• _Goal of the exercise_
Pull out every line from the line containing "Table 7 The" through the end of the material, both ends included, and reproduce it exactly. Keep pictures out.

--- START ---

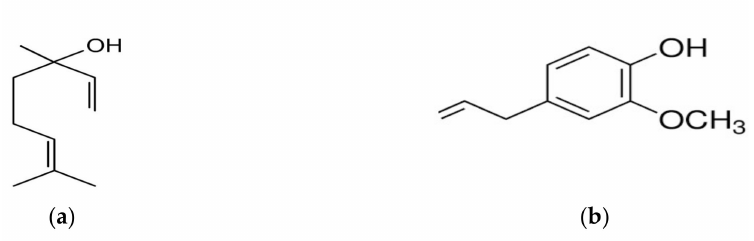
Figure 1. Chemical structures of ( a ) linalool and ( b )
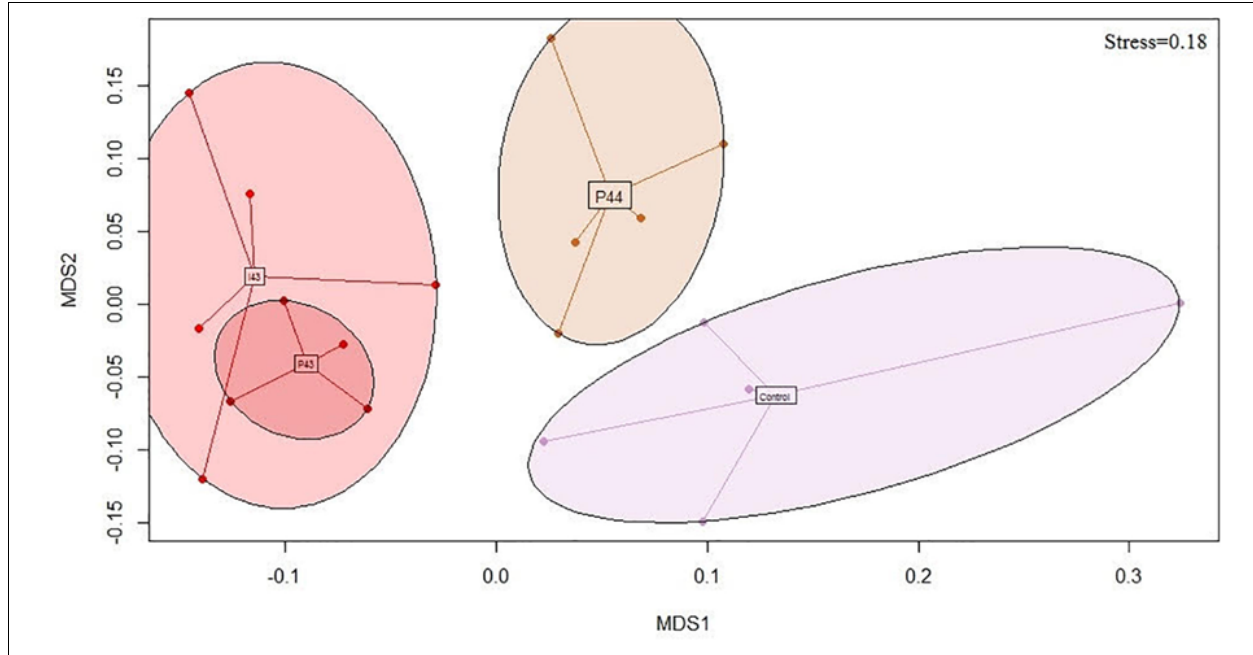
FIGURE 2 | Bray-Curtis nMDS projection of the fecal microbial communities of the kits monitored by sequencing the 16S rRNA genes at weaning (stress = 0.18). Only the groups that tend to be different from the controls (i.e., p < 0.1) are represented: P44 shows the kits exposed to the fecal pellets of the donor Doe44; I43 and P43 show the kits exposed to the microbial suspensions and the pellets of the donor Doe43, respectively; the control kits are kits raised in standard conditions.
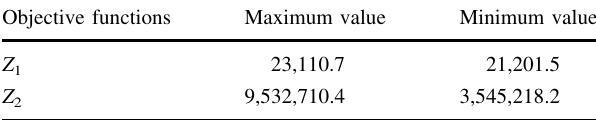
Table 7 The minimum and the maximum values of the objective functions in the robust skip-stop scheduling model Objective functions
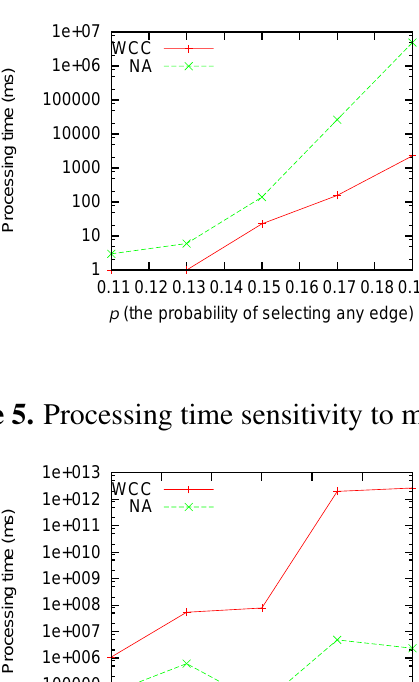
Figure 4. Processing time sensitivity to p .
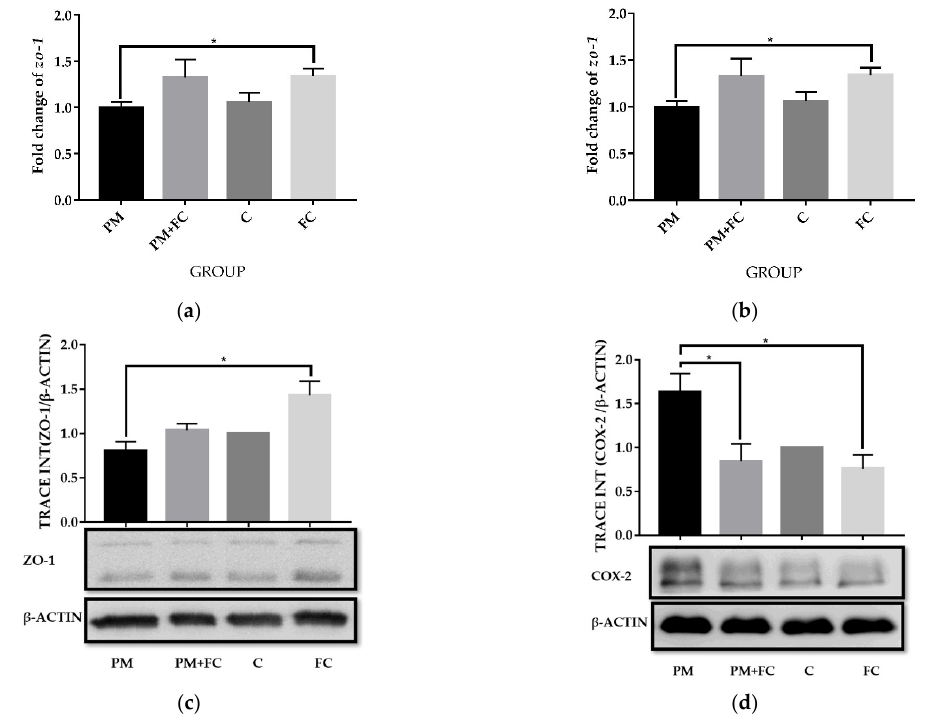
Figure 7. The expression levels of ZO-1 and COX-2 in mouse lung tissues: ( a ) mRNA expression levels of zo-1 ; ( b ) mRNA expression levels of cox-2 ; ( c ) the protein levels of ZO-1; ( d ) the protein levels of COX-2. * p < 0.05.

--- END ---

• _Result below_
Table 7 The minimum and the maximum values of the objective functions in the robust skip-stop scheduling model Objective functions
Figure 4. Processing time sensitivity to p .
Figure 7. The expression levels of ZO-1 and COX-2 in mouse lung tissues: ( a ) mRNA expression levels of zo-1 ; ( b ) mRNA expression levels of cox-2 ; ( c ) the protein levels of ZO-1; ( d ) the protein levels of COX-2. * p < 0.05.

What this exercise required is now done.